Policymakers in the world’s biggest auto market may also postpone the implementation of a new emission particle restriction by six months to assist the auto industry, which has suffered a 79% decline in sales in February and expects a drop of around 10% in the first half of this year.
To this day, coronavirus has killed 3,318 people in China according to the stats provided by the officials.
The United States had already planned to relax vehicle emissions regulations. President Donald Trump’s administration on Tuesday finished a rollback of vehicle emissions standards adopted under former President Barack Obama. This will require 1.5% annual boosts in efficiency through 2026 – much weaker than the 5% increases under earlier regime.
“Policymakers acknowledged that automakers are strained to promote electric models when total demand is slowing. They want the auto industry to recover steadily this year,” one of the four people knowledgeable with the matter said.
Authorities are still evaluating the details of the plan, which has yet to be finalized, sources said, declining to be named because of the sensitivity of the matter. The review is being discussed with authorities at industry and environment ministries along with automakers and industry bodies.
The policy transition comes as Xin Guobin, vice industry minister, stated on Monday that China would “make adjustments on new energy vehicles and related policies to further promote the coordinated and healthy development of the automotive industry”.
China requires automakers in the country to adhere strict rules covering the production of so-called new energy vehicles (NEVs) as part of a quota system.

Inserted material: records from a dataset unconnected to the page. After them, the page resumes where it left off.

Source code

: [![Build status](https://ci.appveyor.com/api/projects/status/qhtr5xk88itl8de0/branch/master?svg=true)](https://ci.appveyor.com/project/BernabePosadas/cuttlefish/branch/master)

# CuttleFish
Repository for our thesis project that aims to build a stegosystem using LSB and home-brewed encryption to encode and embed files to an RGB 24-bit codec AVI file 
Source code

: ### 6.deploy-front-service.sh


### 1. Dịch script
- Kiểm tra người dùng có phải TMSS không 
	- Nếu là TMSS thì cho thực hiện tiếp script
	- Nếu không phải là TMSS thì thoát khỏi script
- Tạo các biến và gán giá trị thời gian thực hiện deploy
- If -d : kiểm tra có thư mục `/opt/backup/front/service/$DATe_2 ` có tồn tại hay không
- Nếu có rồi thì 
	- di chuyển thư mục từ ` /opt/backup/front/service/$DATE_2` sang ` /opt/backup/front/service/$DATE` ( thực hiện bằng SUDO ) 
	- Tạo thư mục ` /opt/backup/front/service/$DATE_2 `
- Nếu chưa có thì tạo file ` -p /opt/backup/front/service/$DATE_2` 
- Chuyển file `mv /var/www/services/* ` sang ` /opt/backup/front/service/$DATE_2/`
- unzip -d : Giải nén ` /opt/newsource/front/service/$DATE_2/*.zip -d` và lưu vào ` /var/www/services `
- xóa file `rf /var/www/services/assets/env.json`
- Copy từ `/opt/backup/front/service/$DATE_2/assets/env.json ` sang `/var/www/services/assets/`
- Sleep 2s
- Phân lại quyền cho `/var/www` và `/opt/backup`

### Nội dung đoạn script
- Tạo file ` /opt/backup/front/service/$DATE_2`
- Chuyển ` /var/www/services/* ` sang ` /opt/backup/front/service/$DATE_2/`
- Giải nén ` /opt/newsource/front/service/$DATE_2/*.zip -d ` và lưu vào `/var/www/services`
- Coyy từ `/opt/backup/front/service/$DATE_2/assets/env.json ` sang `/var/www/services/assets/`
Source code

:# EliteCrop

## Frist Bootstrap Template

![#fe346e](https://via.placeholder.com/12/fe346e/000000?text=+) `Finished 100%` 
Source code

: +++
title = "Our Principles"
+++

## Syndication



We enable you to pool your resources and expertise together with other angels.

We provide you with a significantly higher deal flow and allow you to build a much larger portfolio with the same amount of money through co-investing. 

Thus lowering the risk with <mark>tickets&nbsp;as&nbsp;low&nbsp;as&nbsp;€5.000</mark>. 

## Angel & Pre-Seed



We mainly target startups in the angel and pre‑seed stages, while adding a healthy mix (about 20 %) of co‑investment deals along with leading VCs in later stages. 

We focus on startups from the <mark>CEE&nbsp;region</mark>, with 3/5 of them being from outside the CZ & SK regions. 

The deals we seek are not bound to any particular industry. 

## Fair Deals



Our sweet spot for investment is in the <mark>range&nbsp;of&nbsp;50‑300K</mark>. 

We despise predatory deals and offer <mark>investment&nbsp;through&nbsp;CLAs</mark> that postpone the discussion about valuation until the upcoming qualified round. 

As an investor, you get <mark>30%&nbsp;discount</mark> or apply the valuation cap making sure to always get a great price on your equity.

China hopes NEVs, such as battery-powered electric vehicles, plug-in hybrid and hydrogen fuel-cell cars, will represent for around a quarter of all cars sold in the country in 2025, increasing significantly from 5% in 2019.
As a result automakers, such as Tesla, Volkswagen, General Motors, Toyota and Geely, have boosted EV production. But the system has also been criticized for offering few incentives for automakers to improve gasoline cars’ performance.

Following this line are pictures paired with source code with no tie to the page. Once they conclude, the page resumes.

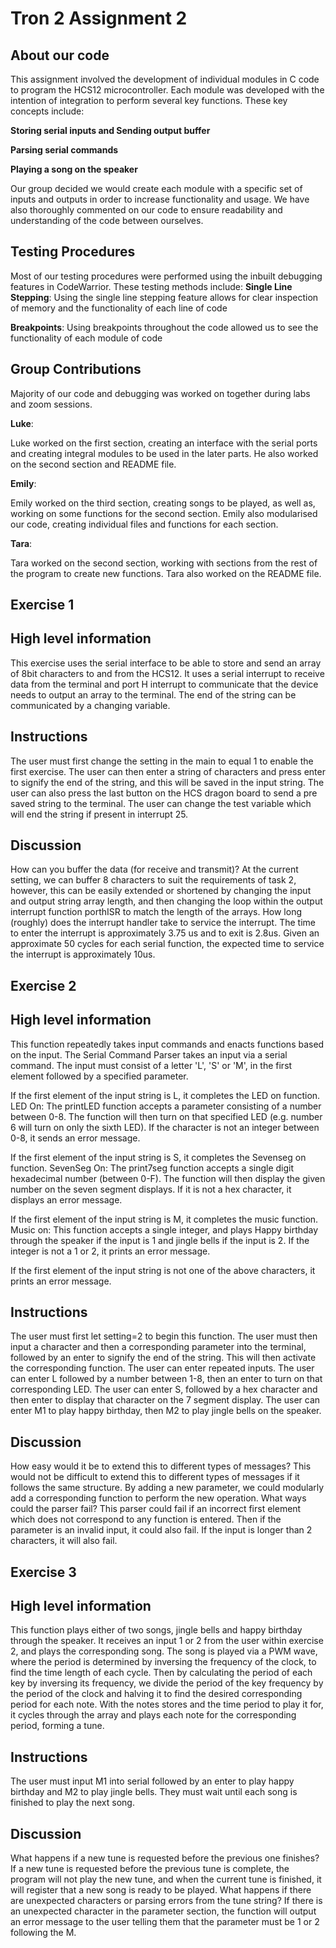 
# Tron 2 Assignment 2
## About our code
This assignment involved the development of individual modules in C code to program the HCS12 microcontroller. Each module was developed with the intention of integration to perform several key functions. These key concepts include:

**Storing serial inputs and Sending output buffer**

**Parsing serial commands**

**Playing a song on the speaker**

Our group decided we would create each module with a specific set of inputs and outputs in order to increase functionality and usage. We have also thoroughly commented on our code to ensure readability and understanding of the code between ourselves.


## Testing Procedures 
Most of our testing procedures were performed using the inbuilt debugging features in CodeWarrior. These testing methods include:
**Single Line Stepping**: Using the single line stepping feature allows for clear inspection of memory and the functionality of each line of code

**Breakpoints**: Using breakpoints throughout the code allowed us to see the functionality of each module of code


## Group Contributions
Majority of our code and debugging was worked on together during labs and zoom sessions. 

**Luke**: 

Luke worked on the first section, creating an interface with the serial ports and creating integral modules to be used in the later parts. He also worked on the second section and README file.

 **Emily**: 
 
 Emily worked on the third section, creating songs to be played, as well as, working on some functions for the second section. Emily also modularised our code, creating individual files and functions for each section.
 
 **Tara**: 
 
 Tara worked on the second section, working with sections from the rest of the program to create new functions. Tara also worked on the README file.


## Exercise 1 

## High level information
This exercise uses the serial interface to be able to store and send an array of 8bit characters to and from the HCS12. It uses a serial interrupt to receive data from the terminal and port H interrupt to communicate that the device needs to output an array to the terminal. The end of the string can be communicated by a changing variable.

## Instructions
The user must first change the setting in the main to equal 1 to enable the first exercise. The user can then enter a string of characters and press enter to signify the end of the string, and this will be saved in the input string. The user can also press the last button on the HCS dragon board to send a pre saved string to the terminal. The user can change the test variable which will end the string if present in interrupt 25.

## Discussion 
How can you buffer the data (for receive and transmit)?
At the current setting, we can buffer 8 characters to suit the requirements of task 2, however, this can be easily extended or shortened by changing the input and output string array length, and then changing the loop within the output interrupt function porthISR to match the length of the arrays.
How long (roughly) does the interrupt handler take to service the interrupt.
The time to enter the interrupt  is approximately 3.75 us and to exit is 2.8us. Given an approximate 50 cycles for each serial function, the expected time to service the interrupt is approximately 10us.


## Exercise 2 

## High level information
This function repeatedly takes input commands and enacts functions based on the input. The Serial Command Parser takes an input via a serial command. The input must consist of a letter 'L', 'S' or 'M', in the first element followed by a specified parameter.

If the first element of the input string is L, it completes the LED on function.
LED On: The printLED function accepts a parameter consisting of a number between 0-8. The function will then turn on that specified LED (e.g. number 6 will turn on only the sixth LED). If the character is not an integer between 0-8, it sends an error message.
 
If the first element of the input string is S, it completes the Sevenseg on function.
SevenSeg On: The print7seg function accepts a single digit hexadecimal number (between 0-F). The function will then display the given number on the seven segment displays. If it is not a hex character, it displays an error message.

If the first element of the input string is M, it completes the music function.
Music on: This function accepts a single integer, and plays Happy birthday through the speaker if the input is 1 and jingle bells if the input is 2. If the integer is not a 1 or 2, it prints an error message.

If the first element of the input string is not one of the above characters, it prints an error message.
 
## Instructions
The user must  first let setting=2 to begin this function. The user must then input a character and then a corresponding parameter into the terminal, followed by an enter to signify the end of the string. This will then activate the corresponding function. The user can enter repeated inputs.
The user can enter L followed by a number between 1-8, then an enter to turn on that corresponding LED.
The user can enter S, followed by a hex character and then enter to display that character on the 7 segment display.
The user can enter M1 to play happy birthday, then M2 to play jingle bells on the speaker.
 
## Discussion 
How easy would it be to extend this to different types of messages? 
This would not be difficult to extend this to different types of messages if it follows the same structure. By adding a new parameter, we could modularly add a corresponding function to perform the new operation.
What ways could the parser fail? 
This parser could fail if an incorrect first element which does not correspond to any function is entered. Then if the parameter is an invalid input, it could also fail. If the input is longer than 2 characters, it will also fail.
 
## Exercise 3 
## High level information
This function plays either of two songs, jingle bells and happy birthday through the speaker. It receives an input 1 or 2 from the user within exercise 2, and plays the corresponding song. The song is played via a PWM wave, where the period is determined by inversing the frequency of the clock, to find the time length of each cycle. Then by calculating the period of each key by inversing its frequency, we divide the period of the key frequency by the period of the clock and halving it to find the desired corresponding period for each note. 
With the notes stores and the time period to play it for, it cycles through the array and plays each note for the corresponding period, forming a tune.
 
## Instructions
The user must input M1 into serial followed by an enter to play happy birthday and M2 to play jingle bells. They must wait until each song is finished to play the next song.

## Discussion 
What happens if a new tune is requested before the previous one finishes? 
If a new tune is requested before the previous tune is complete, the program will not play the new tune, and when the current tune is finished, it will register that a new song is ready to be played.
What happens if there are unexpected characters or parsing errors from the tune string?
If there is an unexpected character in the parameter section, the function will output an error message to the user telling them that the parameter must be 1 or 2 following the M.
 
 
 
 
 
 
 
 


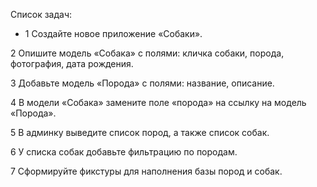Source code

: Список задач:

 + 1 Создайте новое приложение «Собаки».

  2 Опишите модель «Собака» с полями: кличка собаки, порода, фотография, дата рождения.
 
  3 Добавьте модель «Порода» с полями: название, описание.
 
  4 В модели «Собака» замените поле «порода» на ссылку на модель «Порода».
 
  5 В админку выведите список пород, а также список собак.
 
  6 У списка собак добавьте фильтрацию по породам.
 
  7 Сформируйте фикстуры для наполнения базы пород и собак.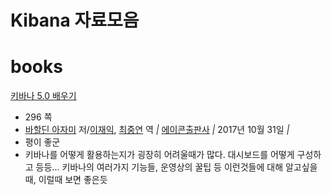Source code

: # Kibana 자료모음





# books

[키바나 5.0 배우기](http://www.yes24.com/Product/Goods/54532348)

- 296 쪽
- [바할딘 아자미](http://www.yes24.com/SearchCorner/Result?domain=ALL&author_yn=Y&query=&auth_no=191776) 저/[이재익](http://www.yes24.com/SearchCorner/Result?domain=ALL&author_yn=Y&query=&auth_no=191778), [최중연](http://www.yes24.com/SearchCorner/Result?domain=ALL&author_yn=Y&query=&auth_no=191779) 역 *|* [에이콘출판사](javascript:void(0);) *|* 2017년 10월 31일 *|*
- 평이 좋군
- 키바나를 어떻게 활용하는지가 굉장히 어려울때가 많다. 대시보드를 어떻게 구성하고 등등... 키바나의 여러가지 기능들, 운영상의 꿀팁 등 이런것들에 대해 알고싶을때, 이럴때 보면 좋은듯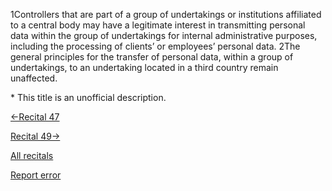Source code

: 
1Controllers that are part of a group of undertakings or institutions affiliated to a central body may have a legitimate interest in transmitting personal data within the group of undertakings for internal administrative purposes, including the processing of clients’ or employees’ personal data. 2The general principles for the transfer of personal data, within a group of undertakings, to an undertaking located in a third country remain unaffected.


\* This title is an unofficial description.




[←Recital 47](https://gdpr-info.eu/recitals/no-47/ "47 - Overriding Legitimate Interest")


[Recital 49→](https://gdpr-info.eu/recitals/no-49/ "49 - Network and Information Security as Overriding Legitimate Interest")


[All recitals](https://gdpr-info.eu/recitals/)

[Report error](https://gdpr-info.eu/gf/?TB_iframe=true&height=306 "Your message")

The modification in policy is largely intended at helping automakers focus on selling more profitable gasoline vehicles to improve their cash flow. But a small group of companies — mainly Chinese automakers such as BYD — are already making profit from electric vehicle sales.
The temporary easing of NEV quotas is likely to permit companies to delay new model launches, which have more expensive technology than conventional vehicles, and also discourage them from aggressive marketing.
China’s vice industry minister Xin said the auto industry still dealt with great difficulties and challenges.
“Even though production has resumed to a relatively high level, it is possible that some enterprises would slash production in the subsequent period due to insufficient market demand and increased inventories,” he stated.
To encourage demand, China said that it will extend both subsidies for NEV purchases and their purchase tax exemption for two years.